Based on these extensive psychiatric reports and evaluations, as well as Petitioner's own statements, the Court concludes that Petitioner's mental illness did not prevent him from filing a petition for a writ of habeas corpus pursuant to 28 U.S.C. § 2254 within one year after his state judgment had become final. Accordingly, Petitioner's objections to the Magistrate Judge's Supplemental Report and Recommendation are overruled.

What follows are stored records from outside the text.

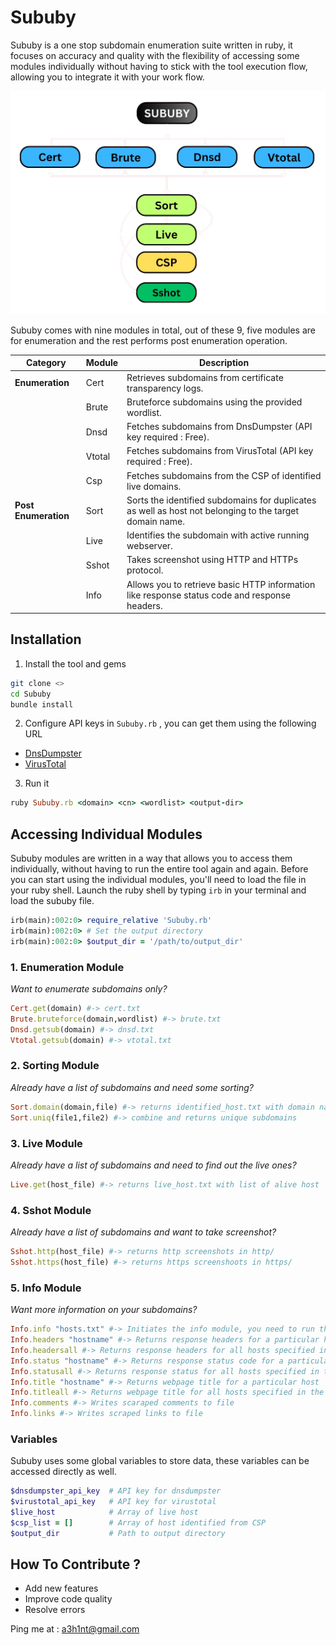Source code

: # Sububy

Sububy is a one stop subdomain enumeration suite written in ruby, it focuses on accuracy and quality with the flexibility of accessing some modules individually without having to stick with the tool execution flow, allowing you to integrate it with your work flow.

![alt text](/Image/sub.png)

Sububy comes with nine modules in total, out of these 9, five modules are for enumeration and the rest performs post enumeration operation.

| Category             | Module | Description                                                                                             |
| -------------------- | ------ | ------------------------------------------------------------------------------------------------------- |
| **Enumeration**      | Cert   | Retrieves subdomains from certificate transparency logs.                                                |
|                      | Brute  | Bruteforce subdomains using the provided wordlist.                                                      |
|                      | Dnsd   | Fetches subdomains from DnsDumpster (API key required : Free).                                          |
|                      | Vtotal | Fetches subdomains from VirusTotal (API key required : Free).                                           |
|                      | Csp    | Fetches subdomains from the CSP of identified live domains.                                             |
| **Post Enumeration** | Sort   | Sorts the identified subdomains for duplicates as well as host not belonging to the target domain name. |
|                      | Live   | Identifies the subdomain with active running webserver.                                                 |
|                      | Sshot  | Takes screenshot using HTTP and HTTPs protocol.                                                         |
|                      | Info   | Allows you to retrieve basic HTTP information like response status code and response headers.           |
## Installation

1. Install the tool and gems

```bash
git clone <>
cd Sububy
bundle install 
```

2. Configure API keys in `Sububy.rb` , you can get them using the following URL

- [DnsDumpster](https://dnsdumpster.com/developer/)
- [VirusTotal](https://www.virustotal.com/gui/)

3. Run it

```rb
ruby Sububy.rb <domain> <cn> <wordlist> <output-dir>
```

## Accessing Individual Modules

Sububy modules are written in a way that allows you to access them individually, without having to run the entire tool again and again. Before you can start using the individual modules, you'll need to load the file in your ruby shell. Launch the ruby shell by typing `irb` in your terminal and load the sububy file.

```rb
irb(main):002:0> require_relative 'Sububy.rb'
irb(main):002:0> # Set the output directory
irb(main):002:0> $output_dir = '/path/to/output_dir'
```
### 1. Enumeration Module

*Want to enumerate subdomains only?*

```rb
Cert.get(domain) #-> cert.txt
Brute.bruteforce(domain,wordlist) #-> brute.txt
Dnsd.getsub(domain) #-> dnsd.txt
Vtotal.getsub(domain) #-> vtotal.txt
```
### 2. Sorting Module

*Already have a list of subdomains and need some sorting?*

```rb
Sort.domain(domain,file) #-> returns identified_host.txt with domain name mentioned in subdomain
Sort.uniq(file1,file2) #-> combine and returns unique subdomains 
```
### 3. Live Module

*Already have a list of subdomains and need to find out the live ones?*

```rb
Live.get(host_file) #-> returns live_host.txt with list of alive host
```
### 4. Sshot Module

*Already have a list of subdomains and want to take screenshot?*

```rb
Sshot.http(host_file) #-> returns http screenshots in http/
Sshot.https(host_file) #-> returns https screenshoots in https/
```

### 5. Info Module

*Want more information on your subdomains?*

```rb
Info.info "hosts.txt" #-> Initiates the info module, you need to run this before you can use other methods
Info.headers "hostname" #-> Returns response headers for a particular host
Info.headersall #-> Returns response headers for all hosts specified in the file
Info.status "hostname" #-> Returns response status code for a particular host
Info.statusall #-> Returns response status for all hosts specified in the file
Info.title "hostname" #-> Returns webpage title for a particular host
Info.titleall #-> Returns webpage title for all hosts specified in the file
Info.comments #-> Writes scaraped comments to file
Info.links #-> Writes scraped links to file
```

### Variables

Sububy uses some global variables to store data, these variables can be accessed directly as well.

```rb
$dnsdumpster_api_key  # API key for dnsdumpster
$virustotal_api_key   # API key for virustotal
$live_host            # Array of live host
$csp_list = []        # Array of host identified from CSP
$output_dir           # Path to output directory
```

## How To Contribute ?

- Add new features
- Improve code quality
- Resolve errors

Ping me at : a3h1nt@gmail.com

Petitioner also objects to Magistrate Judge Smith's SRR on the grounds that Magistrate Judge Smith used an incorrect standard to assess Petitioner's diligence in preserving his cause of action. As this Court has already determined that equitable tolling does not apply in the instant case, it need not reach the question of whether Petitioner acted diligently to preserve his claims for legal review.
ORDER
AND NOW, this twenty-fifth day of October, 2004, upon careful and independent consideration of the Petition for Writ of Habeas Corpus pursuant to 28 U.S.C. § 2254 (Doc. No. 1) and all attendant and responsive briefing, and after review of the Supplemental Report and Recommendation of United States Magistrate Judge Charles B. Smith, and in consideration of Petitioner's Objections to the Magistrate Judge's Supplemental Report and Recommendation, and the Record before the Court, IT IS HEREBY ORDERED that:1. Petitioner's Objections to the Supplemental Report and Recommendation are OVERRULED;
2. The Supplemental Report and Recommendation is APPROVED and ADOPTED;
3. The Petition for Writ of Habeas Corpus filed pursuant to 28 U.S.C. § 2254 is DENIED;
4. As Petitioner has failed to make a substantial showing of the denial of a constitutional right, there is no basis for the issuance of a certificate of appealability pursuant to 28 U.S.C. § 2253(c)(2); and
5. The Clerk shall CLOSE this case statistically.